Otra muerte fingida o literaturizada es la que Fedora de Billy Wilder traslada a la pantalla a partir de la dualidad ficción/realidad y del mito imposible de la eterna juventud. O la que relata Nathaniel Hawthorne en Wakefield, posiblemente uno de los cuentos más desgarradores de la historia, no por el relato en sí, sino por el significado que puede atribuirse a lo que está contando. Wakefield versa sobre la desaparición de un marido que alquila un piso en una calle contigua a la de su mujer y la vigila día tras día durante veinte años, observando cómo sufre por su ausencia, cómo se va transformando, cómo pasea por la misma calle cual si fuera un ser anónimo y, en definitiva, vive como un desterrado del universo. Así, mientras todos lo creen muerto, puede observar cómo transcurre sin él el curso de la existencia. Solo fingimos, como Wakefield, porque sabemos que es verdad. El fingimiento encubre lo que será más tarde, esta vez no representado a través del arte, sino experimentado por los golpes de la vida. El teatro preludia lo que la vida traerá luego. Así el corazón se prepara para el último trago, el sorbo agridulce.

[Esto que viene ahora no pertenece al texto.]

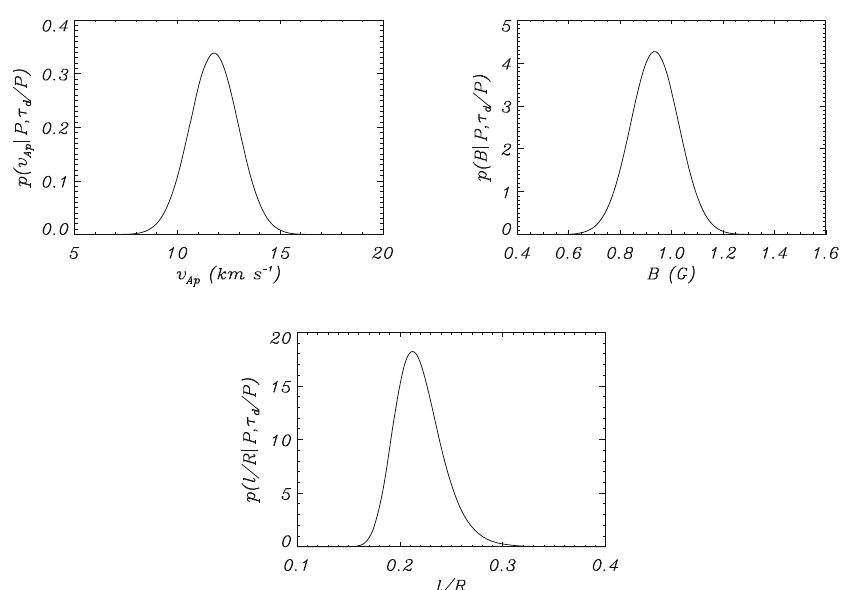
Fig. 93 Marginal posteriors for the filament Alfvén velocity ( v Ap ), magnetic field strength ( B ), and trans- verse inhomogeneity length-scale of the plasma density ( l / R ) for a thread oscillation with P = 3 min, τ = 9 min and a wavelength λ = 3000 km (see, e.g., Lin et al. 2007). This inversion assumes a coronal d density ρ c = 2 . 5 × 10 − 13 kgm − 3 and10%relative errorsinthe measured period,wavelength and damping time.Fortheinferredparameters,themediananderrorsandthe68%credibleregionare: v Ap = 11 . 80 l / R = 0 . 22 + 0 . 03 − B = 0 . 93 + 0 . 10 − 0 . 09 ; and 0 . 02 (adapted from Arregui et al.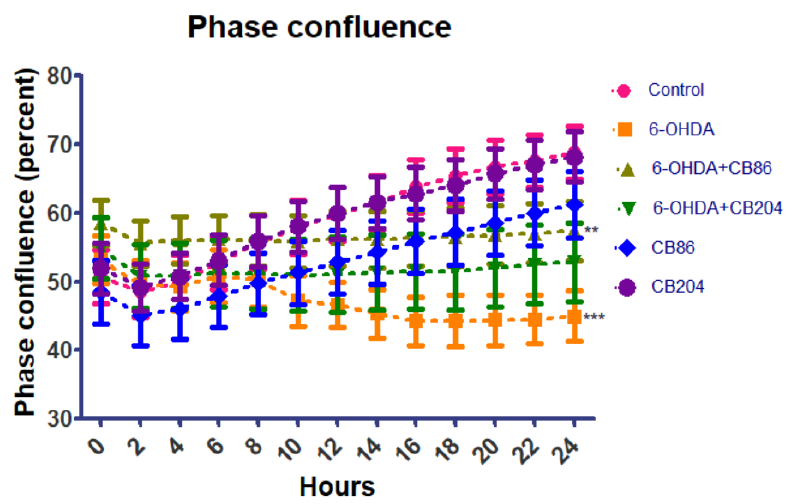
Figure 1. Phase confluence analysis: Phase confluence analysis was performed using Incucyte Zoom microscope in the different groups at 2 h intervals for 24 h. Results are expressed by mean ± SEM ( n = 4 replicates in each group). ANOVA followed by Bonferroni’s post -hoc test was performed, *** compared to control and ** compared to 6-OHDA group, p < 0.001 for both.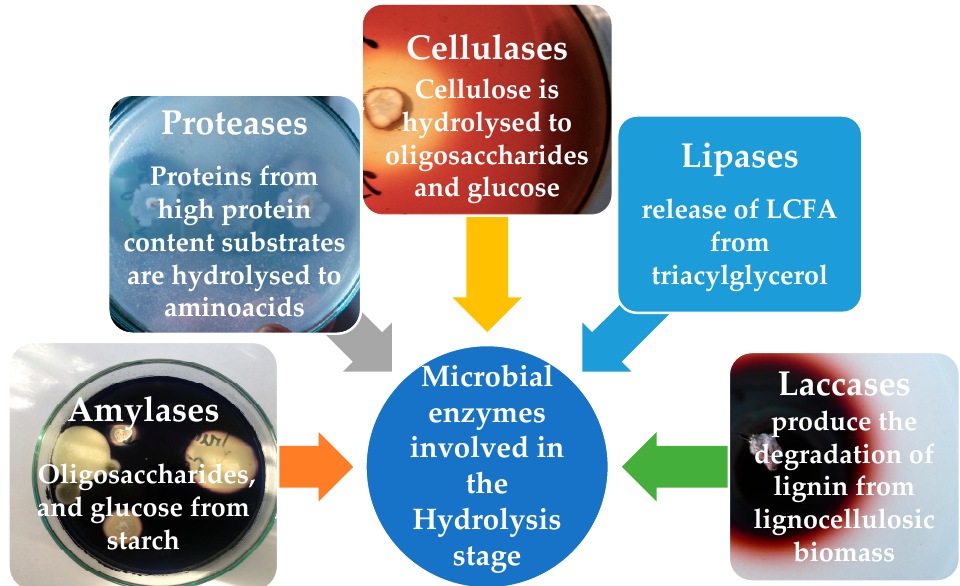
Figure 3. Amylases, proteases, cellulases, lipases, and laccases are produced by microorganisms in the hydrolysis stage of AcoD.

Hay quienes buscan en el arte la redención a esa certeza. Escriben libros para que queden después, cuando ellos mueran. Para que lectores del futuro, así que pasen veinte siglos, los abran y encuentren algo ahí, quién sabe qué. Hay quienes se rebelan contra ella: «No entres dócilmente en esa noche quieta». Y continúa la letanía de Dylan Thomas: «Enfurécete, enfurécete, ante la muerte de la luz», versos que dan título a la última novela de Ricardo Menéndez Salmón, esta vez sobre la muerte del padre.

En esta misma línea se han escrito otras tantas obras literarias sobre este motivo universal, el primero fue Manrique, con las coplas a la muerte de don Rodrigo Manrique, pero de ahí surgió un venero que todavía alimenta la literatura contemporánea. Me acuerdo, por ejemplo, de Patrimonio o Elegía, de Philip Roth, El olvido que seremos, de Héctor Abad Faciolince, Inconsolable, de Javier Gomá, Tiempo de vida, de Marcos Giralt Torrente, o de Ordesa, de Manuel Vilas, por citar tan solo algunas de las más recientes que con mayor temblor me han conmovido.

Ocasos y declives, testimonios desgarradores henchidos de amor, sátiras para desenmascarar la farsa que es el mundo, indican que el sentido antropológico de la muerte ha variado. Lo único inmutable es su constatación, la certeza de que, aunque cambien las circunstancias y los rituales se amolden a distintas épocas, seguirán mudando las hojas de los árboles.